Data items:

◇ ◇ ◇

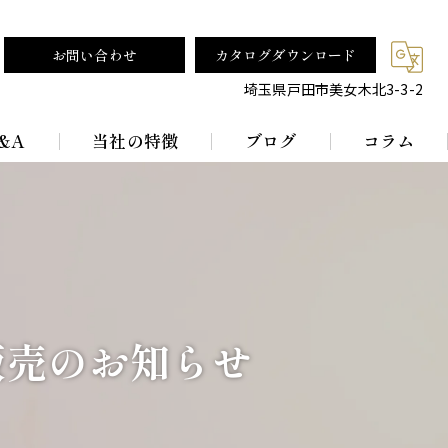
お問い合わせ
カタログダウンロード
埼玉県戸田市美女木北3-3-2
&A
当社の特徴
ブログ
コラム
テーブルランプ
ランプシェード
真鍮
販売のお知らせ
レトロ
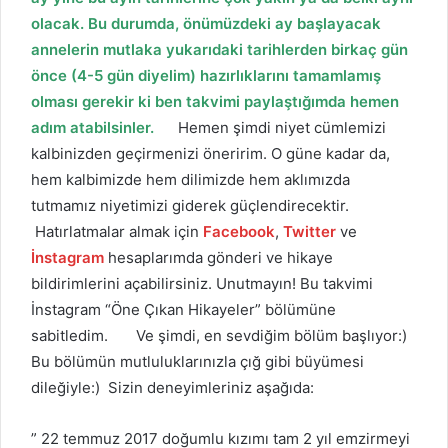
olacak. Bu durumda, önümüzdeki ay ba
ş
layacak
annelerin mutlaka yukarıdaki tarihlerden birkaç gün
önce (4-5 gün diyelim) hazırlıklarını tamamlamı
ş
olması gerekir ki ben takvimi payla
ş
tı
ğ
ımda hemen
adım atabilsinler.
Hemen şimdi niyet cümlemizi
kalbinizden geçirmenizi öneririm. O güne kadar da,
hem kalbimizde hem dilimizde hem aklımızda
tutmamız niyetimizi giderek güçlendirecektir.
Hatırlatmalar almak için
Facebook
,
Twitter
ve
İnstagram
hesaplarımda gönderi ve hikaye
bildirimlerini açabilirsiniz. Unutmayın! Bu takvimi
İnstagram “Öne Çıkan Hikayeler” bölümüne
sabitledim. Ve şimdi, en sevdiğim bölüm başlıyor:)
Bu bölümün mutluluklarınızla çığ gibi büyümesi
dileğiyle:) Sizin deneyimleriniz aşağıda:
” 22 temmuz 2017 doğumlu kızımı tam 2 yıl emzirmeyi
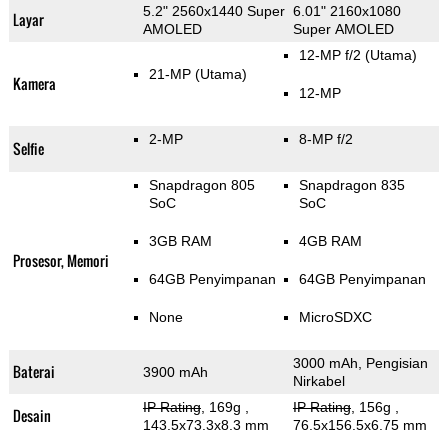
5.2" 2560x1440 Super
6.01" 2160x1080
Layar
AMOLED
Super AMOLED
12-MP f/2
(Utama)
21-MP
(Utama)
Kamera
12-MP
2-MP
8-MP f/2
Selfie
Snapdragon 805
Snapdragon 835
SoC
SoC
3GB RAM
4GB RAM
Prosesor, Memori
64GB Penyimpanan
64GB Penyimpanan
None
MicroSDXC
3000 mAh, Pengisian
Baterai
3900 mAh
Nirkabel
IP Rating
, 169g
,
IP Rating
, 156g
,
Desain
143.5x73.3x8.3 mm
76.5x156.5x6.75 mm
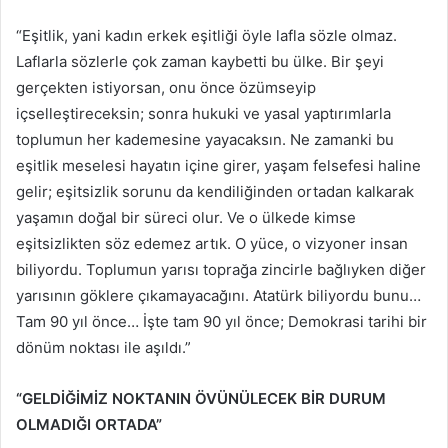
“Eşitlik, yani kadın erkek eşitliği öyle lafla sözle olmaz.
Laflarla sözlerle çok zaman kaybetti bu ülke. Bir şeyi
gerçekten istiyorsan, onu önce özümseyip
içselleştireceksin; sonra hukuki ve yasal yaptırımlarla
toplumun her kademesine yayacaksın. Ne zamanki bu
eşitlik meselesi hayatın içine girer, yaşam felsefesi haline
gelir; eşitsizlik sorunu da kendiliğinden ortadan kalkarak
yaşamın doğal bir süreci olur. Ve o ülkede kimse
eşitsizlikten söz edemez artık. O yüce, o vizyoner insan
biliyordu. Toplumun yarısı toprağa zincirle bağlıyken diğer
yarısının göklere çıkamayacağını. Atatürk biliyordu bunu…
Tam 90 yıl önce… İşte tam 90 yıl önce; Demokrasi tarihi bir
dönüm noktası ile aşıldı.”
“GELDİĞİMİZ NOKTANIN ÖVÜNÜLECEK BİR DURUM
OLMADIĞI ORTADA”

◇ ◇ ◇

→ Exercise description:
What lines in the entries above hold "şimdi"? Copy every one.

→ Result of the exercise:
Hemen şimdi niyet cümlemizi
sabitledim. Ve şimdi, en sevdiğim bölüm başlıyor:)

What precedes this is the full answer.